Tarefas =>
(1) Indique se cada afirmação concorda com o trecho, respondendo sim ou não e citando literalmente as palavras decisivas: (a) Clarissa Mendonça é professora do curso de Psicobiologia da USP; (b) até o início de 2022, a hashtag #TDAH acumulou mais visualizações que #anxiety; (c) segundo a psicóloga, a situação é mais simples e inofensiva do que parece.
(2) Transcreva do trecho tudo o que vai de "Psicóloga alerta para" até "sobre transtornos mentais.".

Trecho =>
■ ■ ■ ■

Psicóloga alerta para perigos dos TikToks sobre transtornos mentais

A psicóloga Clarissa Mendonça analisa a tendência dos TikToks sobre transtornos mentais.

Redes sociais como o TikTok se tornaram um caldeirão de conteúdos diversos, variando desde dicas culinárias rápidas até coreografias de dança cativantes. Entretanto, um tipo de conteúdo que vem ganhando popularidade alarmante é relacionado a transtornos mentais, tornando o diagnóstico e a compreensão dessas condições algo superficial, de acordo com especialistas.

O boom dos TikToks sobre saúde mental

Hashtags como #anxiety (ansiedade em português) e #TDAH acumularam mais de 11 milhões e 9 milhões de visualizações, respectivamente, até o início de 2022. Embora isso possa sugerir uma conscientização maior sobre a saúde mental, a psicóloga Clarissa Mendonça Corradi Webster, professora do curso de Psicobiologia da USP, argumenta que a situação é mais complexa e potencialmente perigosa do que parece.

■ ■ ■ ■

Registros de dados salvos
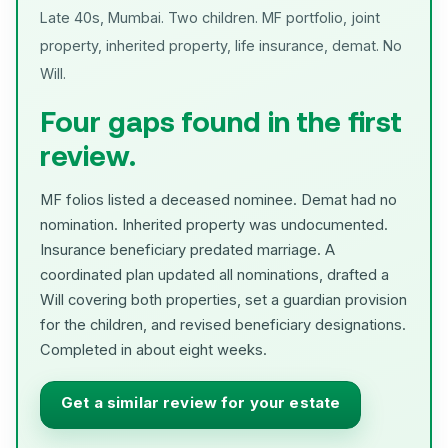
Late 40s, Mumbai. Two children. MF portfolio, joint
property, inherited property, life insurance, demat. No
Will.
Four gaps found in the first
review.
MF folios listed a deceased nominee. Demat had no
nomination. Inherited property was undocumented.
Insurance beneficiary predated marriage. A
coordinated plan updated all nominations, drafted a
Will covering both properties, set a guardian provision
for the children, and revised beneficiary designations.
Completed in about eight weeks.
Get a similar review for your estate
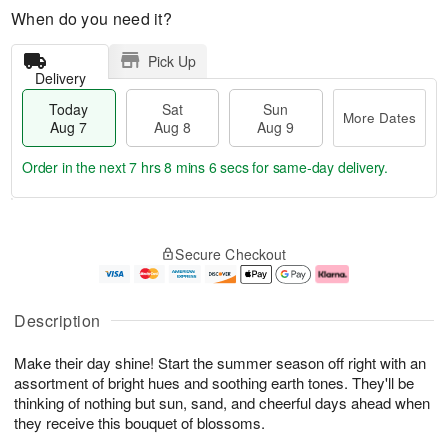
When do you need it?
Pick Up
Delivery
Today
Sat
Sun
More Dates
Aug 7
Aug 8
Aug 9
Order in the next
7 hrs 8 mins 5 secs
for same-day delivery.
T
M
o
S
S
o
Secure Checkout
d
a
u
r
a
t
n
e
y
A
A
D
A
u
u
a
Description
u
g
g
t
g
8
9
e
Make their day shine! Start the summer season off right with an
7
s
assortment of bright hues and soothing earth tones. They'll be
thinking of nothing but sun, sand, and cheerful days ahead when
they receive this bouquet of blossoms.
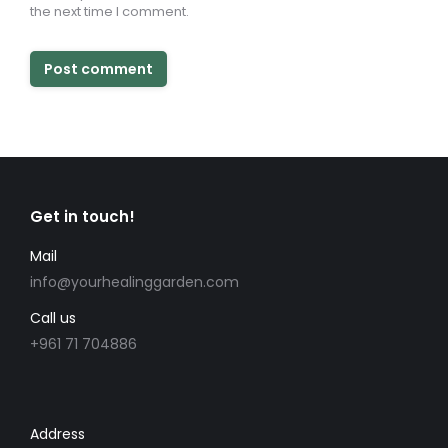
the next time I comment.
Post comment
Get in touch!
Mail
info@yourhealinggarden.com
Call us
+961 71 704886
Address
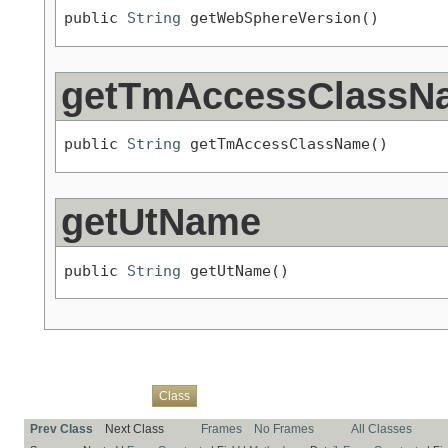
public 
String
 getWebSphereVersion()
getTmAccessClassN
public 
String
 getTmAccessClassName()
getUtName
public 
String
 getUtName()
Overview
Package
Use
Tree
Deprecated
Index
Help
Class
Prev Class
Next Class
Frames
No Frames
All Classes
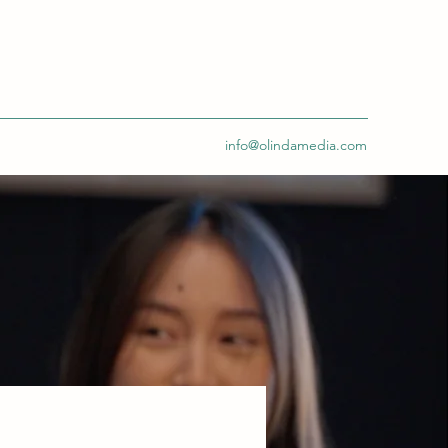
info@olindamedia.com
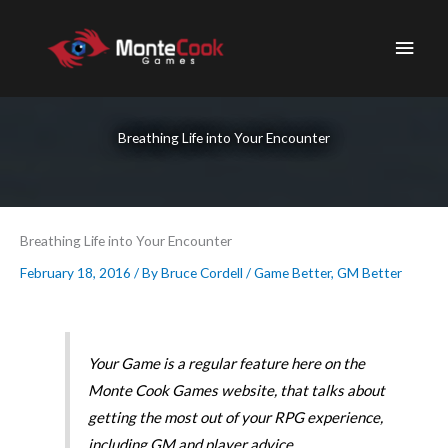
Skip
to
Main
content
Men
Breathing Life into Your Encounter
Breathing Life into Your Encounter
February 18, 2016
/ By
Bruce Cordell
/
Game Better
,
GM Better
Your Game is a regular feature here on the
Monte Cook Games website, that talks about
getting the most out of your RPG experience,
including GM and player advice.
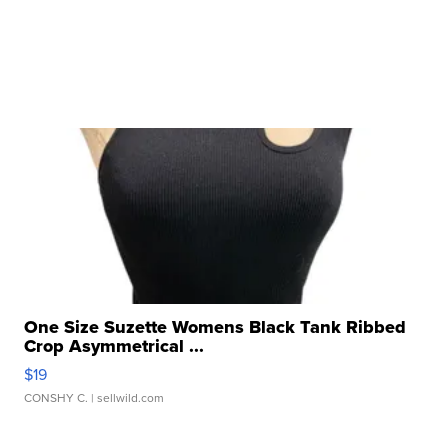
One Size Suzette Womens Black Tank Ribbed
Crop Asymmetrical ...
$19
CONSHY C.
| sellwild.com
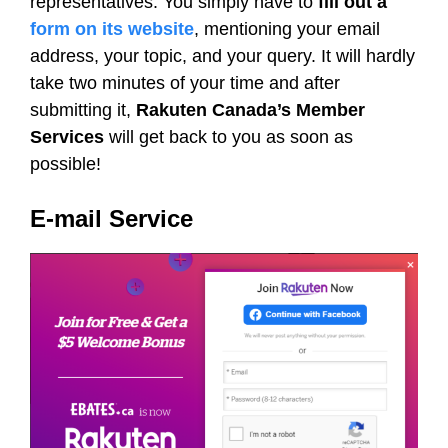
representatives. You simply have to
fill out a
form on its website
, mentioning your email
address, your topic, and your query. It will hardly
take two minutes of your time and after
submitting it,
Rakuten Canada’s Member
Services
will get back to you as soon as
possible!
E-mail Service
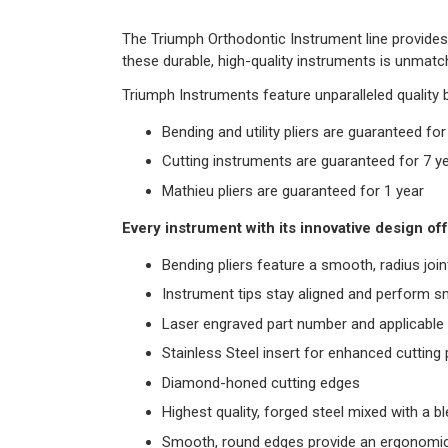
The Triumph Orthodontic Instrument line provides 
these durable, high-quality instruments is unmatch
Triumph Instruments feature unparalleled quality 
Bending and utility pliers are guaranteed fo
Cutting instruments are guaranteed for 7 y
Mathieu pliers are guaranteed for 1 year
Every instrument with its innovative design off
Bending pliers feature a smooth, radius join
Instrument tips stay aligned and perform s
Laser engraved part number and applicable a
Stainless Steel insert for enhanced cuttin
Diamond-honed cutting edges
Highest quality, forged steel mixed with a 
Smooth, round edges provide an ergonomic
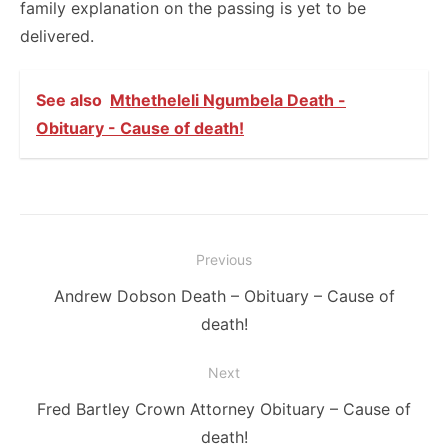
family explanation on the passing is yet to be
delivered.
See also
Mthetheleli Ngumbela Death -
Obituary - Cause of death!
Post
Previous
navigation
Previous
Andrew Dobson Death – Obituary – Cause of
post:
death!
Next
Next
Fred Bartley Crown Attorney Obituary – Cause of
post:
death!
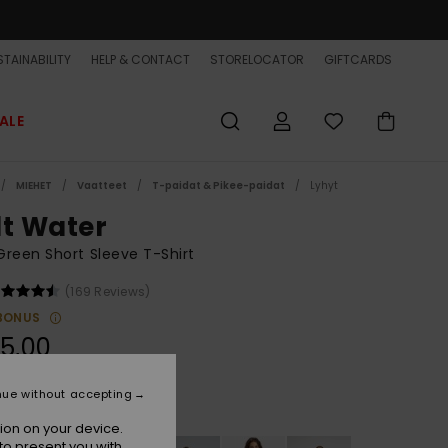
TAINABILITY
HELP & CONTACT
STORELOCATOR
GIFTCARDS
ALE
MIEHET
Vaatteet
T-paidat & Pikee-paidat
Lyhyt
lt Water
reen Short Sleeve T-Shirt
(169 Reviews)
BONUS
5,00
nue without accepting
Trekking Green
r
ion on your device.
to present you with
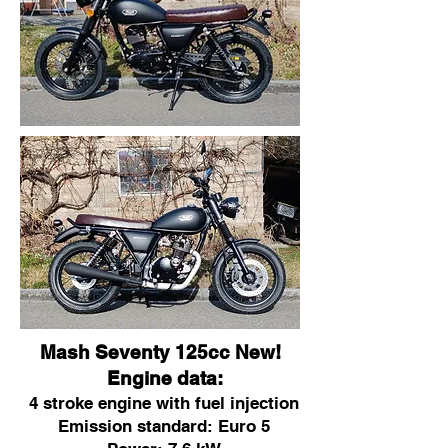
Mash Seventy 125cc New!
Engine data:
4 stroke engine with fuel injection
Emission standard: Euro 5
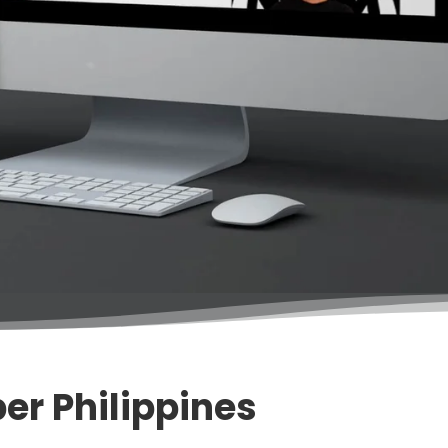
er Philippines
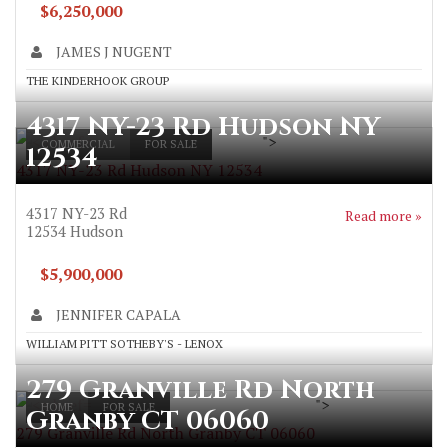
$6,250,000
JAMES J NUGENT
THE KINDERHOOK GROUP
4317 NY-23 Rd Hudson NY
">
COMMERCIAL
FOR SALE
12534
4317 NY-23 Rd Hudson NY 12534
4317 NY-23 Rd
Read more »
12534
Hudson
$5,900,000
JENNIFER CAPALA
WILLIAM PITT SOTHEBY'S - LENOX
279 Granville Rd North
">
HOME
FOR SALE
Granby CT 06060
279 Granville Rd North Granby CT 06060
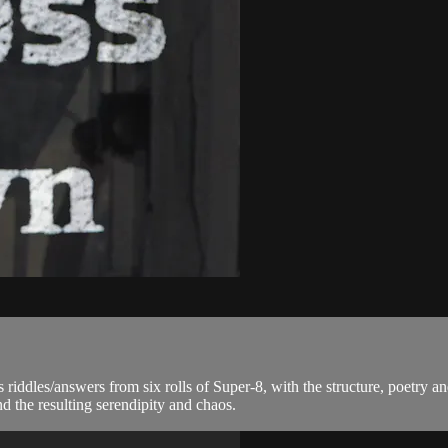
iddles/answers from six rolls of Super-8, with the structure, poet
 the resulting serendipity and chaos.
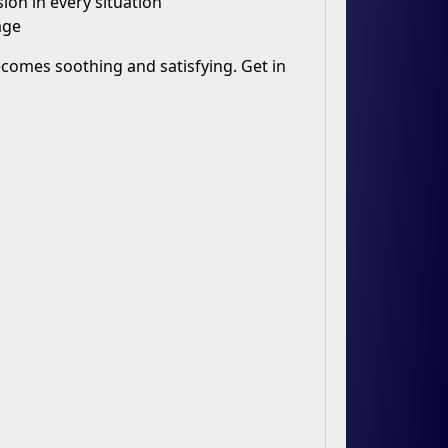
ion in every situation
age
 becomes soothing and satisfying. Get in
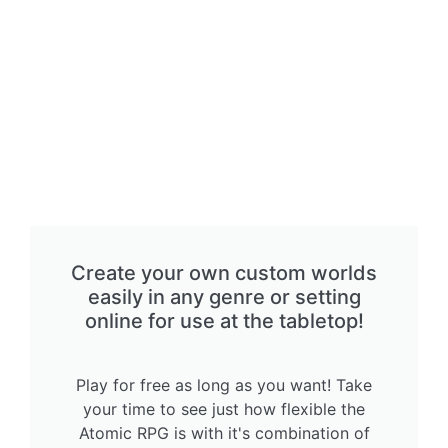
Create your own custom worlds
easily in any genre or setting
online for use at the tabletop!
Play for free as long as you want! Take
your time to see just how flexible the
Atomic RPG is with it's combination of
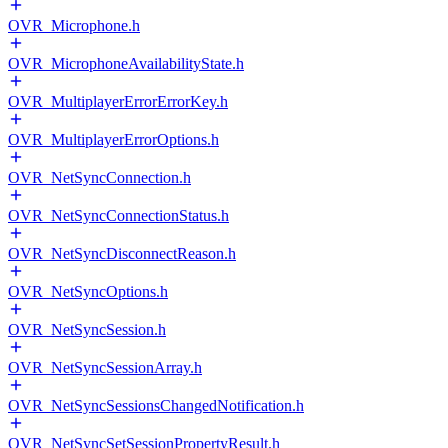
OVR_Microphone.h
OVR_MicrophoneAvailabilityState.h
OVR_MultiplayerErrorErrorKey.h
OVR_MultiplayerErrorOptions.h
OVR_NetSyncConnection.h
OVR_NetSyncConnectionStatus.h
OVR_NetSyncDisconnectReason.h
OVR_NetSyncOptions.h
OVR_NetSyncSession.h
OVR_NetSyncSessionArray.h
OVR_NetSyncSessionsChangedNotification.h
OVR_NetSyncSetSessionPropertyResult.h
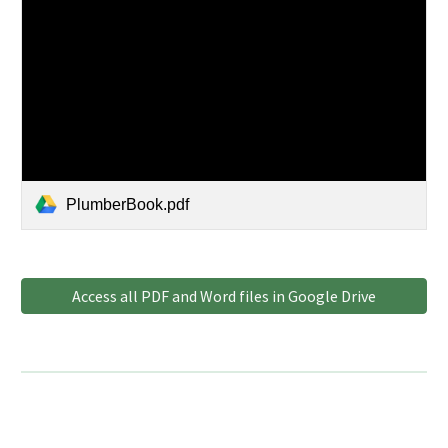
PlumberBook.pdf
Access all PDF and Word files in Google Drive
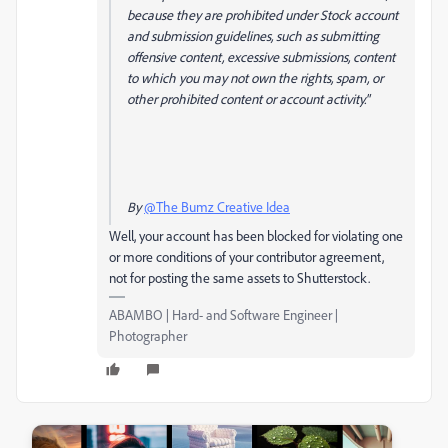
because they are prohibited under Stock account
and submission guidelines, such as submitting
offensive content, excessive submissions, content
to which you may not own the rights, spam, or
other prohibited content or account activity."
By
@The Bumz Creative Idea
Well, your account has been blocked for violating one
or more conditions of your contributor agreement,
not for posting the same assets to Shutterstock.
ABAMBO | Hard- and Software Engineer |
Photographer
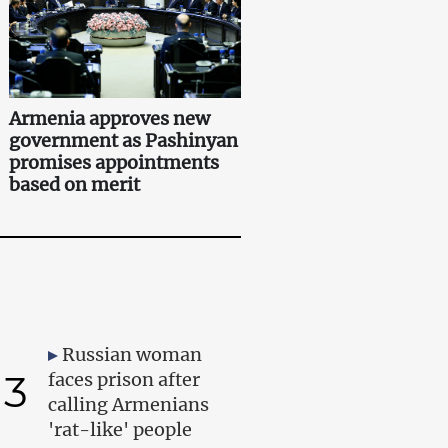
Armenia approves new
government as Pashinyan
promises appointments
based on merit
Russian woman
3
faces prison after
calling Armenians
'rat-like' people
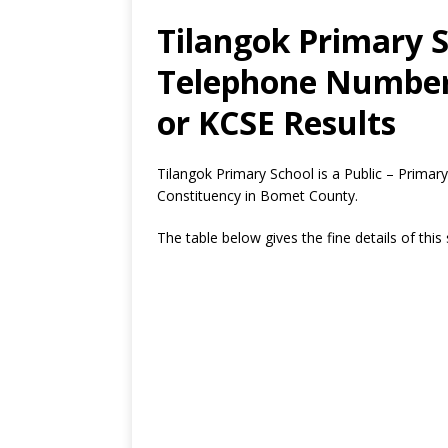
Tilangok Primary S
Telephone Number,
or KCSE Results
Tilangok Primary School is a Public – Prima
Constituency in Bomet County.
The table below gives the fine details of this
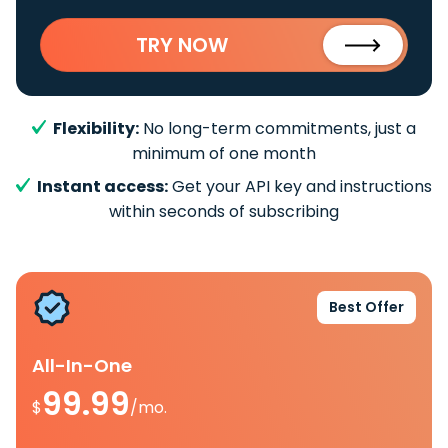
TRY NOW
Flexibility:
No long-term commitments, just a
minimum of one month
Instant access:
Get your API key and instructions
within seconds of subscribing
Best Offer
All-In-One
99.99
$
/mo.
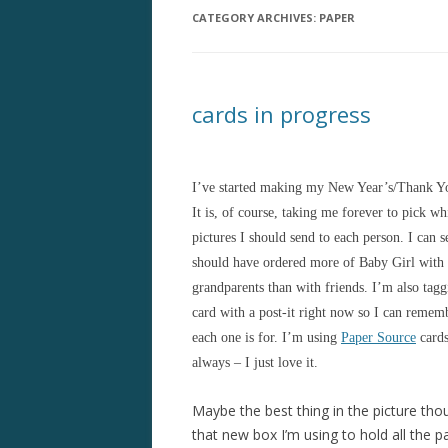
CATEGORY ARCHIVES:
PAPER
cards in progress
I’ve started making my New Year’s/Thank Yo
It is, of course, taking me forever to pick wh
pictures I should send to each person. I can 
should have ordered more of Baby Girl with
grandparents than with friends. I’m also tag
card with a post-it right now so I can reme
each one is for. I’m using
Paper Source
cards
always – I just love it.
Maybe the best thing in the picture tho
that new box I’m using to hold all the pa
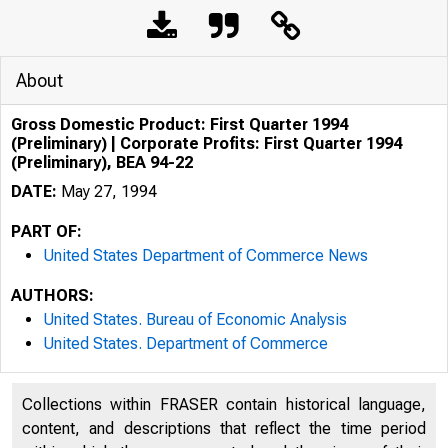
About
Gross Domestic Product: First Quarter 1994
(Preliminary) | Corporate Profits: First Quarter 1994
(Preliminary), BEA 94-22
DATE:
May 27, 1994
PART OF:
United States Department of Commerce News
AUTHORS:
United States. Bureau of Economic Analysis
United States. Department of Commerce
Collections within FRASER contain historical language,
content, and descriptions that reflect the time period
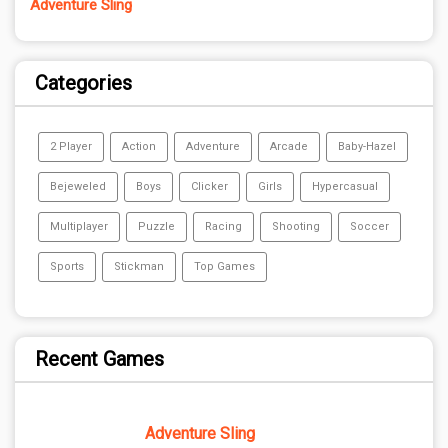
Adventure Sling
Categories
2 Player
Action
Adventure
Arcade
Baby-Hazel
Bejeweled
Boys
Clicker
Girls
Hypercasual
Multiplayer
Puzzle
Racing
Shooting
Soccer
Sports
Stickman
Top Games
Recent Games
Adventure Sling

■ ■ ■ ■

Respostas por tarefa =>
(1)
(a) Sim: "professora do curso de Psicobiologia da USP".
(b) Não: "mais de 11 milhões e 9 milhões de visualizações, respectivamente".
(c) Não: "mais complexa e potencialmente perigosa do que parece".

(2)
Psicóloga alerta para perigos dos TikToks sobre transtornos mentais

A psicóloga Clarissa Mendonça analisa a tendência dos TikToks sobre transtornos mentais.